(MATERIALS PROVIDED)
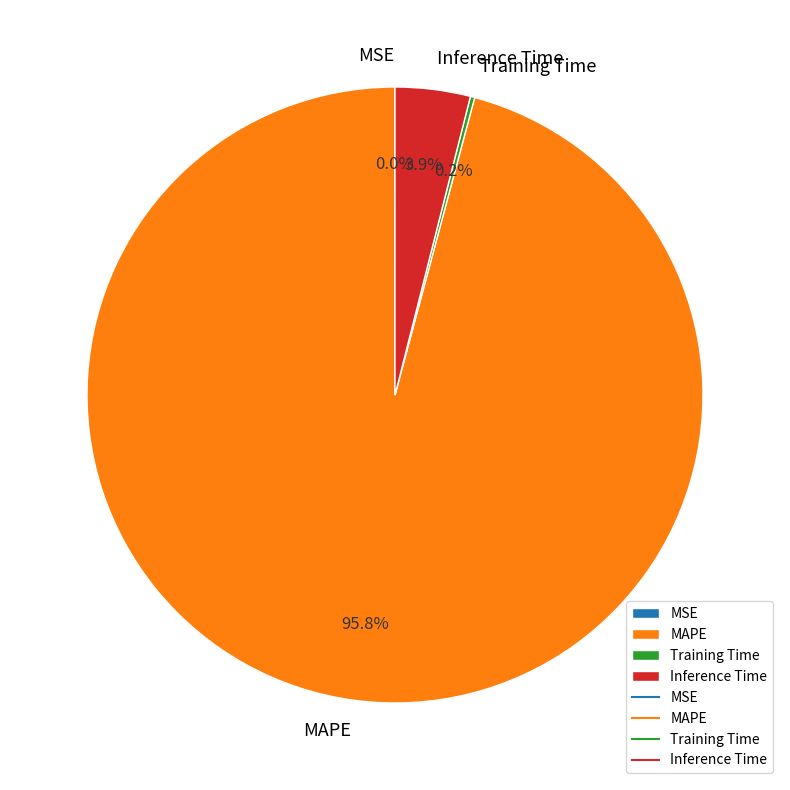

Which category has the biggest portion of the pie?

MAPE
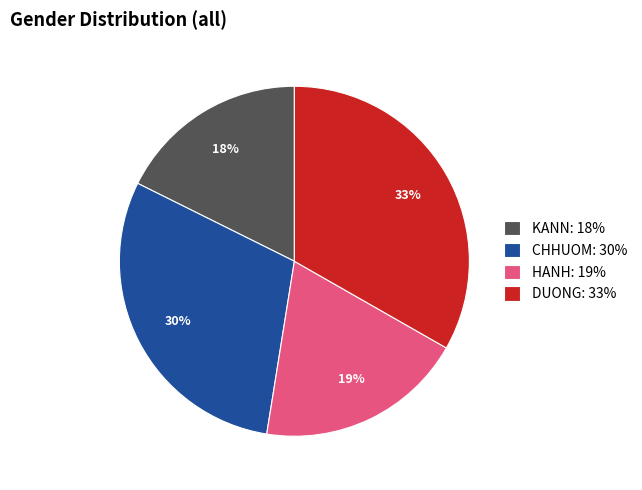

Count the number of slices in the pie.

4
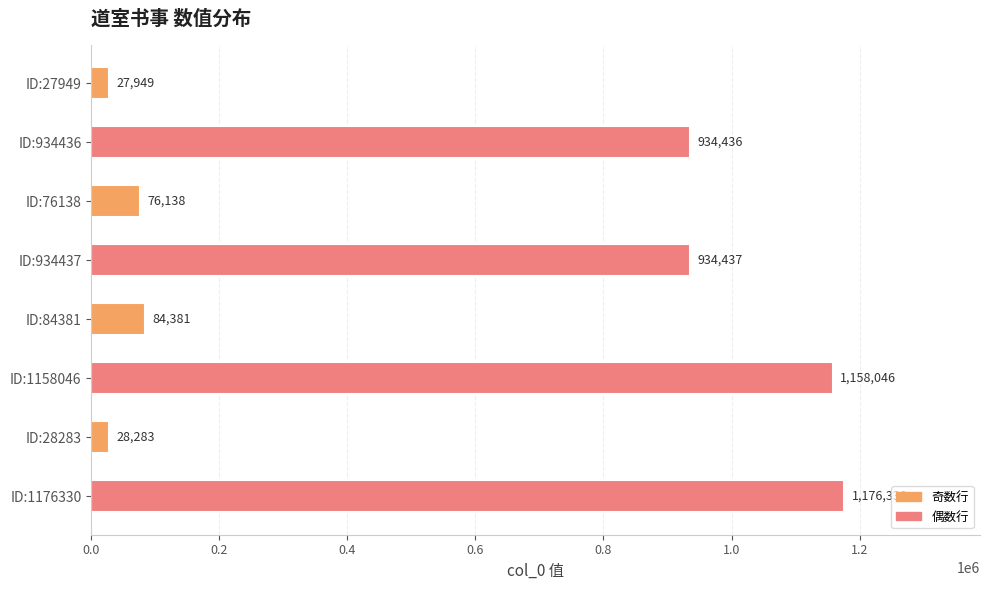

Rank the categories by value from lowest to highest.

ID:27949, ID:28283, ID:76138, ID:84381, ID:934436, ID:934437, ID:1158046, ID:1176330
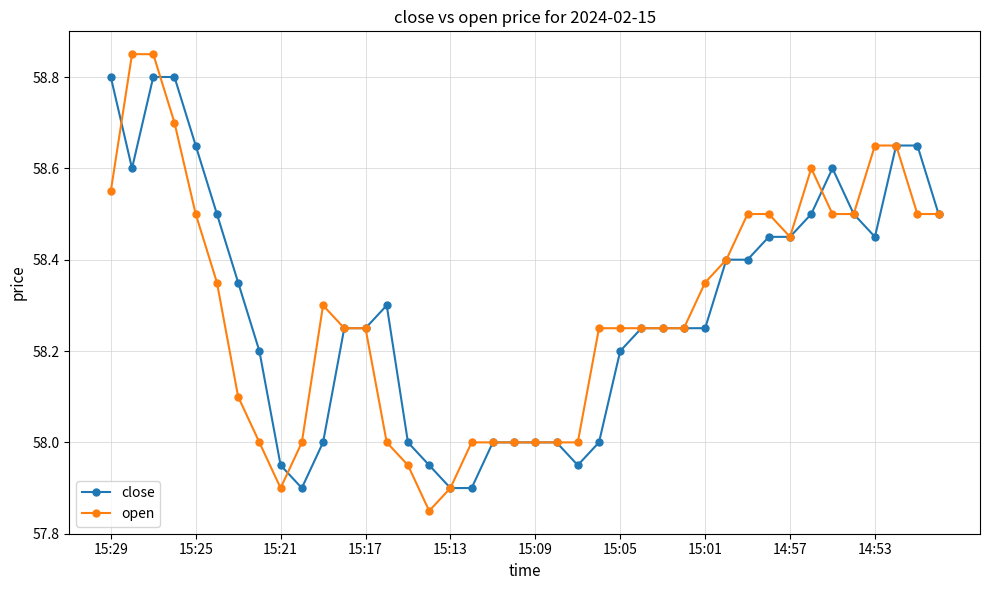

List the series in order of their peak value, lowest first.

close, open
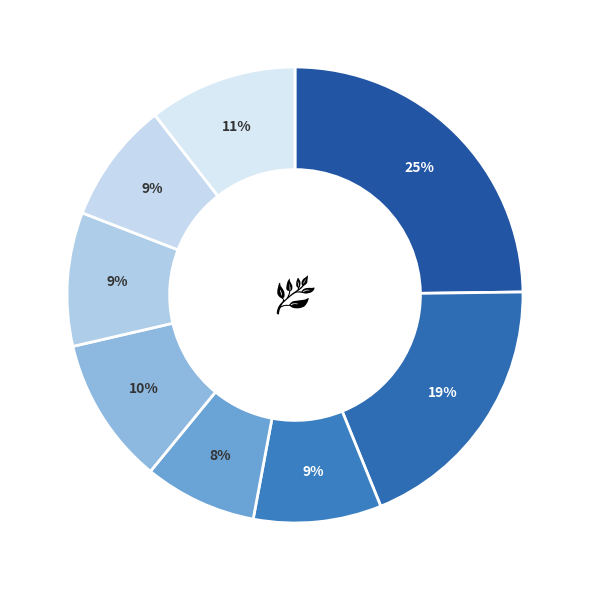

Count the number of slices in the pie.

8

(TASK PROMPT)
Can you recast every line of the entries above as a numbered list, skipping blank lines and leaving out the pictures?

(REPLY TO THE EXERCISE)
1. Which category has the biggest portion of the pie?
2. MAPE
3. Count the number of slices in the pie.
4. 4
5. Rank the categories by value from lowest to highest.
6. ID:27949, ID:28283, ID:76138, ID:84381, ID:934436, ID:934437, ID:1158046, ID:1176330
7. List the series in order of their peak value, lowest first.
8. close, open
9. Count the number of slices in the pie.
10. 8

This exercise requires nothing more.